Consigne >>
Quel passage de l'article sur Jean Charest va de « On savait que » à « regret, en 1998. » ? Citez-le mot pour mot.

Quel «lapsus» ?!

Jean Charest prouve aux Québécois qu’il n’est pas avec eux et se rangera dans le camp canadien

Québec 2007 - Après un OUI - Charest et la partition

On savait que celui qui courtise présentement l’électorat pour obtenir un second mandat à la tête du Québec aurait préféré faire de la politique ailleurs. Le chef du Parti libéral a effectivement quitté la direction du Parti conservateur du Canada à regret, en 1998.
Sa dénonciation, à l’automne 1996, du projet de Jean Chrétien de questionner la Cour suprême au sujet du droit unilatéral du Québec de déclarer l’indépendance, l’a rendu suspect aux yeux du Canada anglais. Jean Charest a alors ruiné ses chances d’aspirer au poste de premier ministre du Canada, en tentant de récupérer politiquement le geste du chef du PLC. Ses rapports avec le ROC n’ont jamais plus été les mêmes par la suite. Face à cette dure réalité, Charest a finalement quitté Ottawa à reculons, au printemps 1998, pour remplacer Daniel Johnson aux commandes du Parti libéral du Québec.
La décision de Jean Charest d’abandonner l’arène fédérale ne fut pas facile. La politique québécoise lui était d’ailleurs peu familière à son arrivée au PLQ. Parachuté au Québec en pleine tourmente financière, alors que le gouvernement canadien tirait ses premières « salves fiscales », le leader libéral est passé bien près de déloger le Parti québécois de Lucien Bouchard. Impopulaire puisque obligé de gérer la décroissance occasionnée par les sauvages compressions d’Ottawa, le PQ a effectivement obtenu moins de voix que son nouvel adversaire au scrutin de 1998.

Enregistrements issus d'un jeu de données
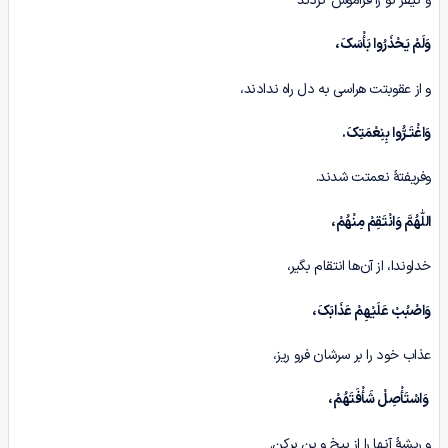
و کیفر‌ تو را فراموش کردند
وَلَمْ یَحْذَرُوا بَأْسَکَ،
و از عقوبتت هراسی به دل راه ندادند،
وَاغْتَـرُّوا بِنِعْمَتِکَ
.
وفریفتۀ نعمتت شدند.
اللّٰهُمَّ وَانْتَقِمْ مِنْهُمْ،
خداوندا، از آن‌ها انتقام بگیر،
وَاصْبُبْ عَلَیْهِمْ عَذَابَکَ،
عذاب خود را بر سرشان فرو ریز،
وَاسْتَأْصِلْ شَأْفَتَهُمْ،
و ریشۀ آنها را از بیخ و بن برکن.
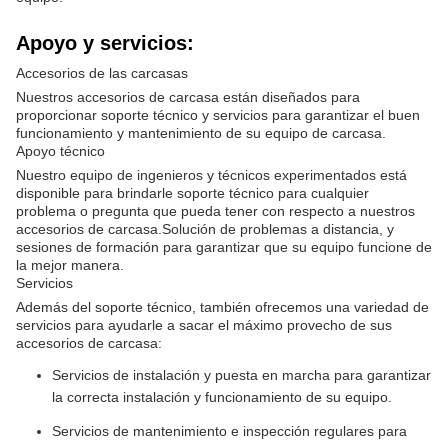
Apoyo y servicios:
Accesorios de las carcasas
Nuestros accesorios de carcasa están diseñados para
proporcionar soporte técnico y servicios para garantizar el buen
funcionamiento y mantenimiento de su equipo de carcasa.
Apoyo técnico
Nuestro equipo de ingenieros y técnicos experimentados está
disponible para brindarle soporte técnico para cualquier
problema o pregunta que pueda tener con respecto a nuestros
accesorios de carcasa.Solución de problemas a distancia, y
sesiones de formación para garantizar que su equipo funcione de
la mejor manera.
Servicios
Además del soporte técnico, también ofrecemos una variedad de
servicios para ayudarle a sacar el máximo provecho de sus
accesorios de carcasa:
Servicios de instalación y puesta en marcha para garantizar
la correcta instalación y funcionamiento de su equipo.
Servicios de mantenimiento e inspección regulares para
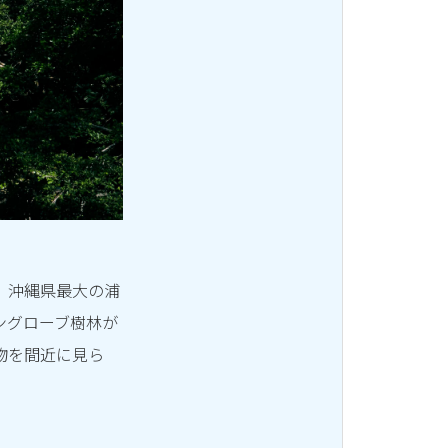
、沖縄県最大の浦
ングローブ樹林が
物を間近に見ら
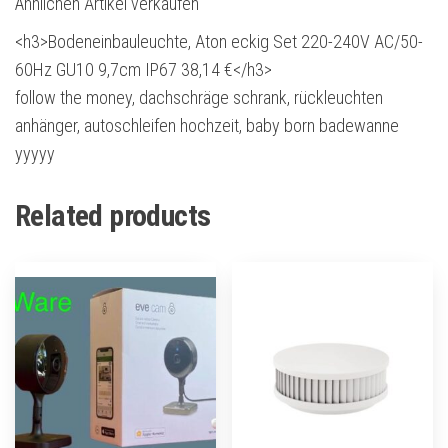
Ähnlichen Artikel verkaufen
<h3>Bodeneinbauleuchte, Aton eckig Set 220-240V AC/50-
60Hz GU10 9,7cm IP67 38,14 €</h3>
follow the money, dachschräge schrank, rückleuchten
anhänger, autoschleifen hochzeit, baby born badewanne
yyyyy
Related products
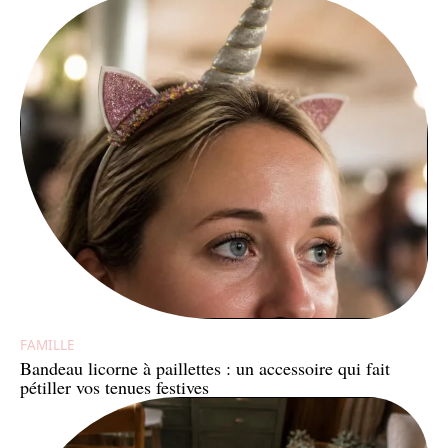
FAMILLE
Bandeau licorne à paillettes : un accessoire qui fait
pétiller vos tenues festives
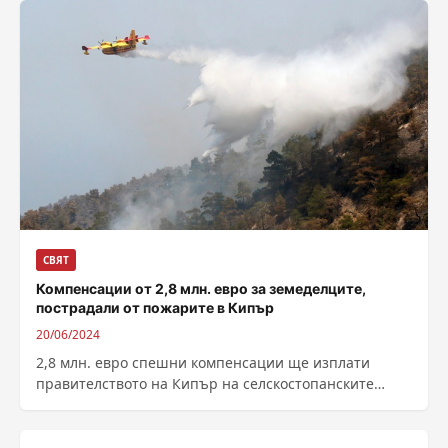
СВЯТ
Компенсации от 2,8 млн. евро за земеделците,
пострадали от пожарите в Кипър
20/06/2024
2,8 млн. евро спeшни компенсации ще изплати
правителството на Кипър на селскостопанските
производители, които са засегнати от големите
пожари, избухнали...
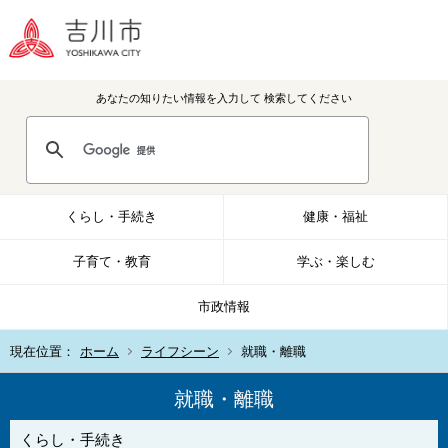
あなたの知りたい情報を入力して
検索してください
くらし・手続き
健康・福祉
子育て・教育
学ぶ・楽しむ
市政情報
現在位置：
ホーム
ライフシーン
就職・離職
就職・離職
くらし・手続き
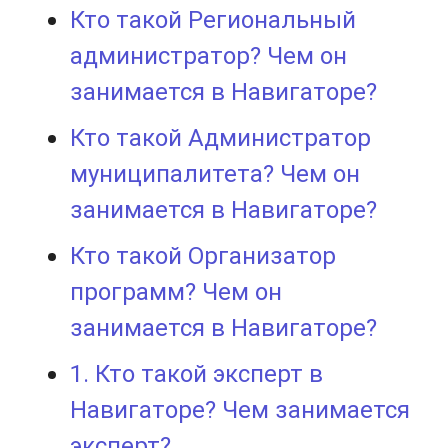
Кто такой Региональный
администратор? Чем он
занимается в Навигаторе?
Кто такой Администратор
муниципалитета? Чем он
занимается в Навигаторе?
Кто такой Организатор
программ? Чем он
занимается в Навигаторе?
1. Кто такой эксперт в
Навигаторе? Чем занимается
эксперт?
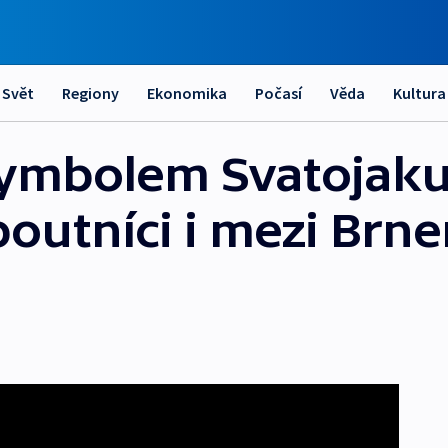
Svět
Regiony
Ekonomika
Počasí
Věda
Kultura
symbolem Svatojak
poutníci i mezi Brn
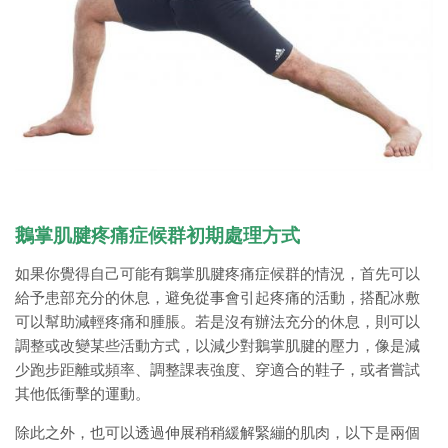
鵝掌肌腱疼痛症候群初期處理方式
如果你覺得自己可能有鵝掌肌腱疼痛症候群的情況，首先可以
給予患部充分的休息，避免從事會引起疼痛的活動，搭配冰敷
可以幫助減輕疼痛和腫脹。若是沒有辦法充分的休息，則可以
調整或改變某些活動方式，以減少對鵝掌肌腱的壓力，像是減
少跑步距離或頻率、調整課表強度、穿適合的鞋子，或者嘗試
其他低衝擊的運動。
除此之外，也可以透過伸展稍稍緩解緊繃的肌肉，以下是兩個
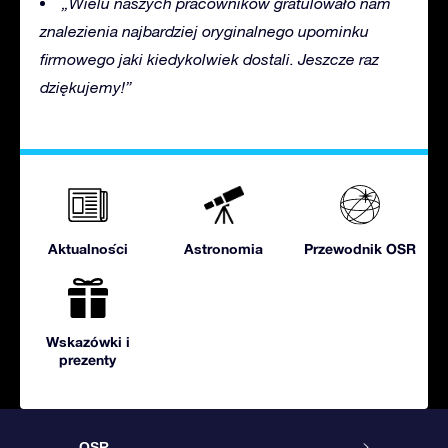
„Wielu naszych pracowników gratulowało nam
znalezienia najbardziej oryginalnego upominku
firmowego jaki kiedykolwiek dostali. Jeszcze raz
dziękujemy!”
Aktualności
Astronomia
Przewodnik OSR
Wskazówki i
prezenty
OSR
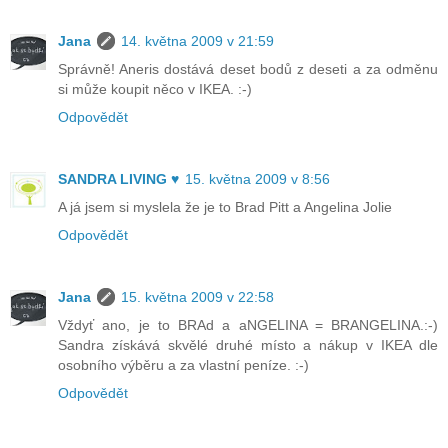
Jana
14. května 2009 v 21:59
Správně! Aneris dostává deset bodů z deseti a za odměnu
si může koupit něco v IKEA. :-)
Odpovědět
SANDRA LIVING ♥
15. května 2009 v 8:56
A já jsem si myslela že je to Brad Pitt a Angelina Jolie
Odpovědět
Jana
15. května 2009 v 22:58
Vždyť ano, je to BRAd a aNGELINA = BRANGELINA.:-)
Sandra získává skvělé druhé místo a nákup v IKEA dle
osobního výběru a za vlastní peníze. :-)
Odpovědět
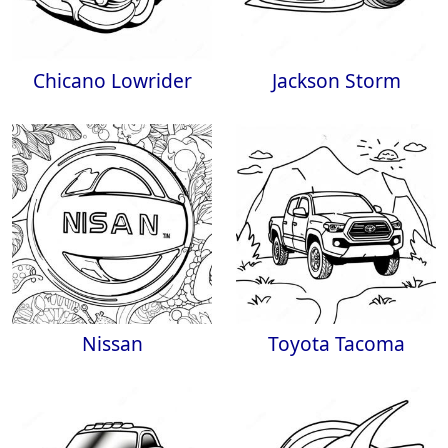
Chicano Lowrider
Jackson Storm
Nissan
Toyota Tacoma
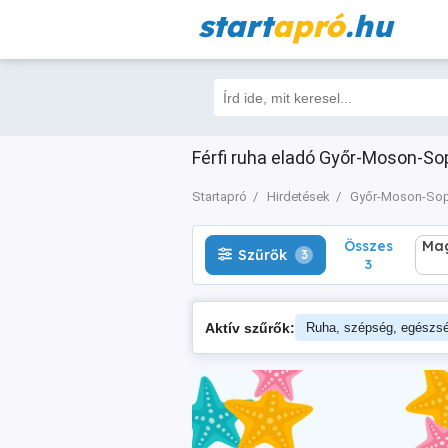
start
apró
.hu
Összes
Magá
Szűrők
3
3
Férfi ruha eladó Győr-Moson-Sop
Startapró
Hirdetések
Győr-Moson-So
Összes
Mag
Szűrők
3
3
Aktív szűrők:
Ruha, szépség, egészs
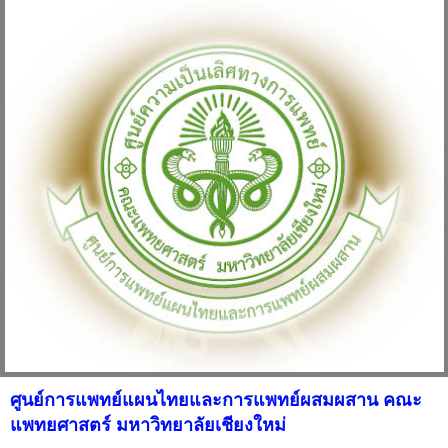
ศูนย์การแพทย์แผนไทยและการแพทย์ผสมผสาน คณะ
แพทยศาสตร์ มหาวิทยาลัยเชียงใหม่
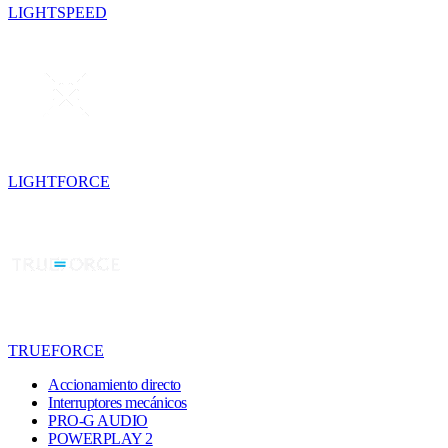
LIGHTSPEED
LIGHTFORCE
TRUEFORCE
Accionamiento directo
Interruptores mecánicos
PRO-G AUDIO
POWERPLAY 2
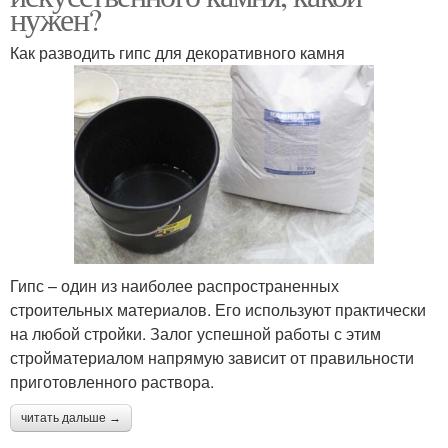
нужен?
Как разводить гипс для декоративного камня
Гипс – один из наиболее распространенных
строительных материалов. Его используют практически
на любой стройки. Залог успешной работы с этим
стройматериалом напрямую зависит от правильности
приготовленного раствора.
читать дальше →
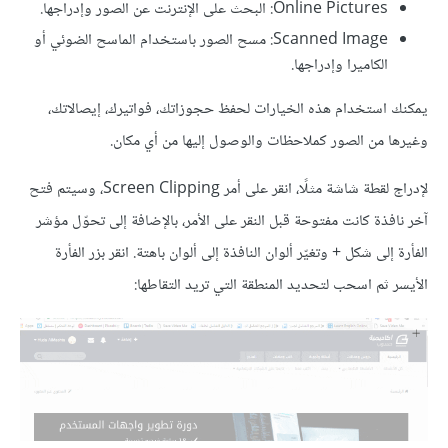
Online Pictures: البحث على الإنترنت عن الصور وإدراجها.
Scanned Image: مسح الصور باستخدام الماسح الضوئي أو
الكاميرا وإدراجها.
يمكنك استخدام هذه الخيارات لحفظ حجوزاتك، فواتيرك، إيصالاتك،
وغيرها من الصور كملاحظات والوصول إليها من أي مكان.
لإدراج لقطة شاشة مثلًا، انقر على أمر Screen Clipping، وسيتم فتح
آخر نافذة كانت مفتوحة قبل النقر على الأمر، بالإضافة إلى تحوّل مؤشر
الفأرة إلى شكل + وتغيّر ألوان النافذة إلى ألوان باهتة. انقر بزر الفأرة
الأيسر ثم اسحب لتحديد المنطقة التي تريد التقاطها:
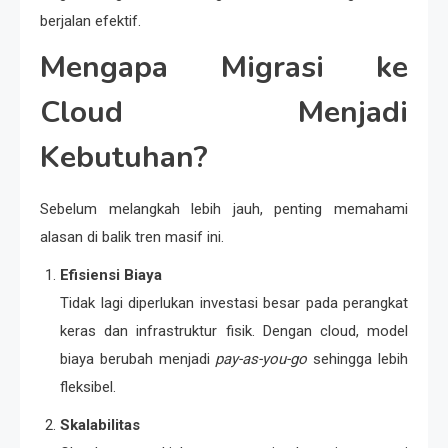
berjalan efektif.
Mengapa Migrasi ke
Cloud Menjadi
Kebutuhan?
Sebelum melangkah lebih jauh, penting memahami
alasan di balik tren masif ini.
Efisiensi Biaya
Tidak lagi diperlukan investasi besar pada perangkat
keras dan infrastruktur fisik. Dengan cloud, model
biaya berubah menjadi
pay-as-you-go
sehingga lebih
fleksibel.
Skalabilitas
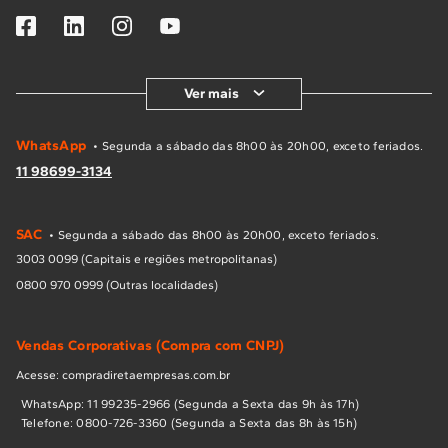
Ver mais
WhatsApp
• Segunda a sábado das 8h00 às 20h00, exceto feriados.
11 98699-3134
SAC
• Segunda a sábado das 8h00 às 20h00, exceto feriados.
3003 0099 (Capitais e regiões metropolitanas)
0800 970 0999 (Outras localidades)
Vendas Corporativas (Compra com CNPJ)
Acesse: compradiretaempresas.com.br
WhatsApp: 11 99235-2966 (Segunda a Sexta das 9h às 17h)
Telefone: 0800-726-3360 (Segunda a Sexta das 8h às 15h)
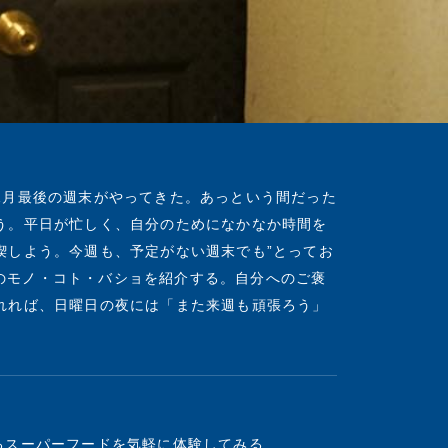
1月最後の週末がやってきた。あっという間だった
う。平日が忙しく、自分のためになかなか時間を
喫しよう。今週も、予定がない週末でも”とってお
すめのモノ・コト・バショを紹介する。自分へのご褒
れれば、日曜日の夜には「また来週も頑張ろう」
えるスーパーフードを気軽に体験してみる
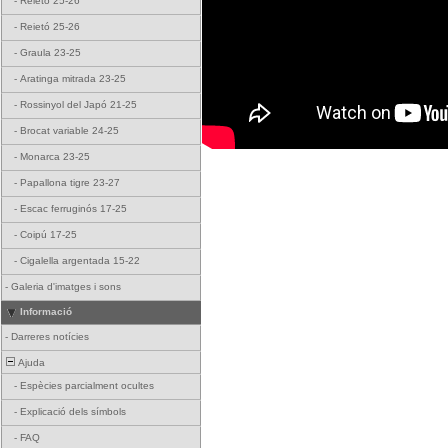
-
Reietó 25-26
-
Reietó 25-26
-
Graula 23-25
-
Aratinga mitrada 23-25
-
Rossinyol del Japó 21-25
-
Brocat variable 24-25
-
Monarca 23-25
-
Papallona tigre 23-27
-
Escac ferruginós 17-25
-
Coipú 17-25
-
Cigalella argentada 15-22
-
Galeria d'imatges i sons
Informació
-
Darreres notícies
Ajuda
-
Espècies parcialment ocultes
-
Explicació dels símbols
-
FAQ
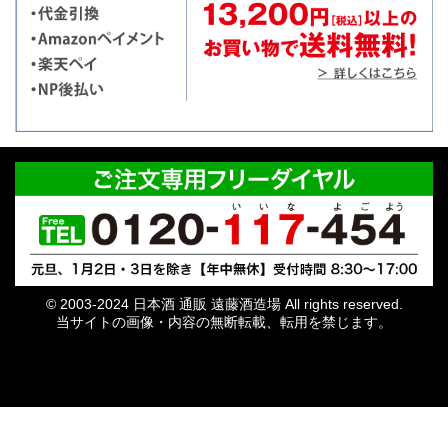
© 2003-2024 日本酒 通販 遠藤酒造場 All rights reserved.
当サイトの画像・内容の無断転載、転用を禁じます。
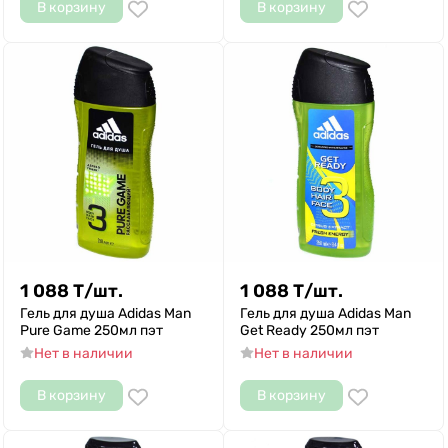
В корзину
В корзину
1 088
Т
/
шт.
1 088
Т
/
шт.
Гель для душа Adidas Man
Гель для душа Adidas Man
Pure Game 250мл пэт
Get Ready 250мл пэт
Нет в наличии
Нет в наличии
В корзину
В корзину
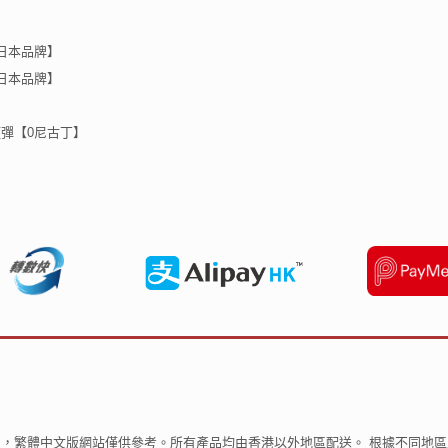
【日本品牌】
 【日本品牌】
代煙彈【0尼古丁】
，繁體中文版網站僅供參考。所有產品均由香港以外地區配送。 根據不同地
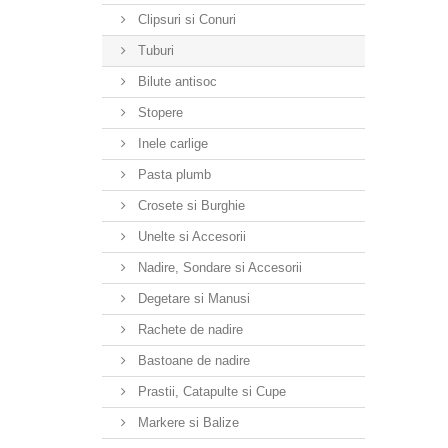
Clipsuri si Conuri
Tuburi
Bilute antisoc
Stopere
Inele carlige
Pasta plumb
Crosete si Burghie
Unelte si Accesorii
Nadire, Sondare si Accesorii
Degetare si Manusi
Rachete de nadire
Bastoane de nadire
Prastii, Catapulte si Cupe
Markere si Balize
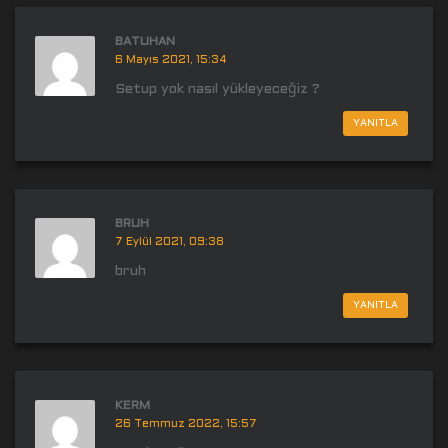
BATUHAN
6 Mayıs 2021, 15:34
Setup yok nasıl yükleyeceğiz ?
YANITLA
BRUH
7 Eylül 2021, 09:38
bruh
YANITLA
KERM
26 Temmuz 2022, 15:57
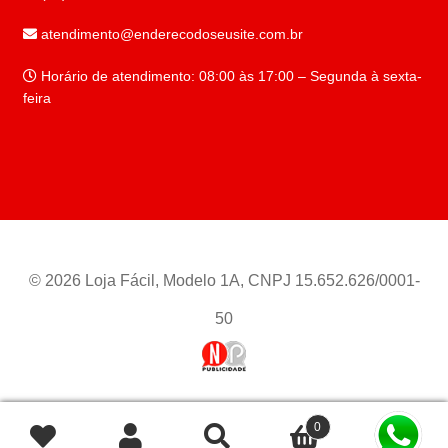
atendimento@enderecodoseusite.com.br
Horário de atendimento: 08:00 às 17:00 – Segunda à sexta-
feira
© 2026 Loja Fácil, Modelo 1A, CNPJ 15.652.626/0001-
50
0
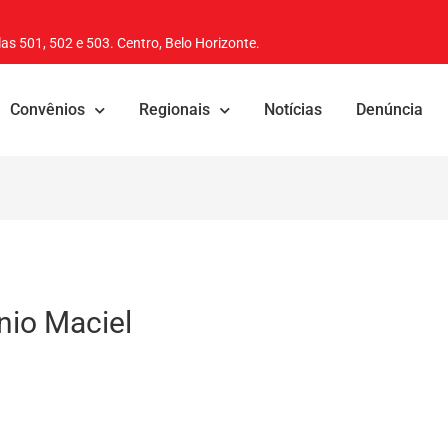
as 501, 502 e 503. Centro, Belo Horizonte.
Convênios
Regionais
Notícias
Denúncia
nio Maciel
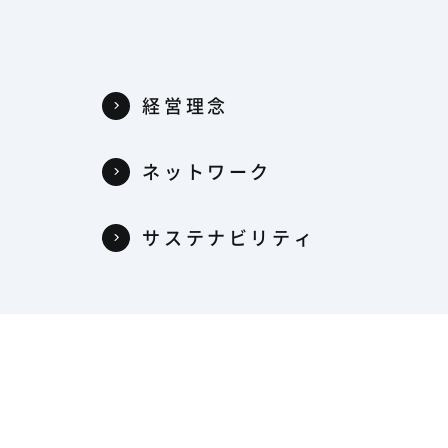
経営理念
ネットワーク
サステナビリティ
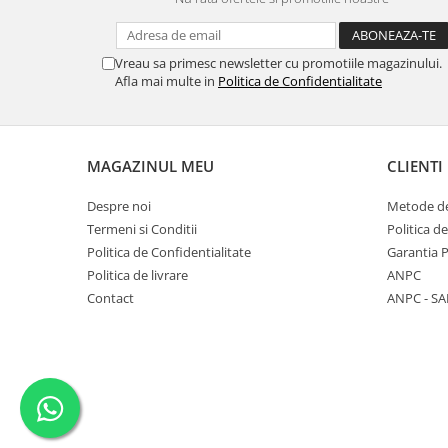
Diverse
Toppere Flori
Vreau sa primesc newsletter cu promotiile magazinului.
Pachete de toppere
Afla mai multe in
Politica de Confidentialitate
Oferte (Cake Toppers)
Oferte (Toppere Flori)
Pachete Inedite
MAGAZINUL MEU
CLIENTI
Stand Prezentare
Despre noi
Metode de
Oneline (Topper Lateral)
Termeni si Conditii
Politica d
Politica de Confidentialitate
Garantia 
Politica de livrare
ANPC
Contact
ANPC - SA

Corrigé >>
On savait que celui qui courtise présentement l’électorat pour obtenir un second mandat à la tête du Québec aurait préféré faire de la politique ailleurs. Le chef du Parti libéral a effectivement quitté la direction du Parti conservateur du Canada à regret, en 1998.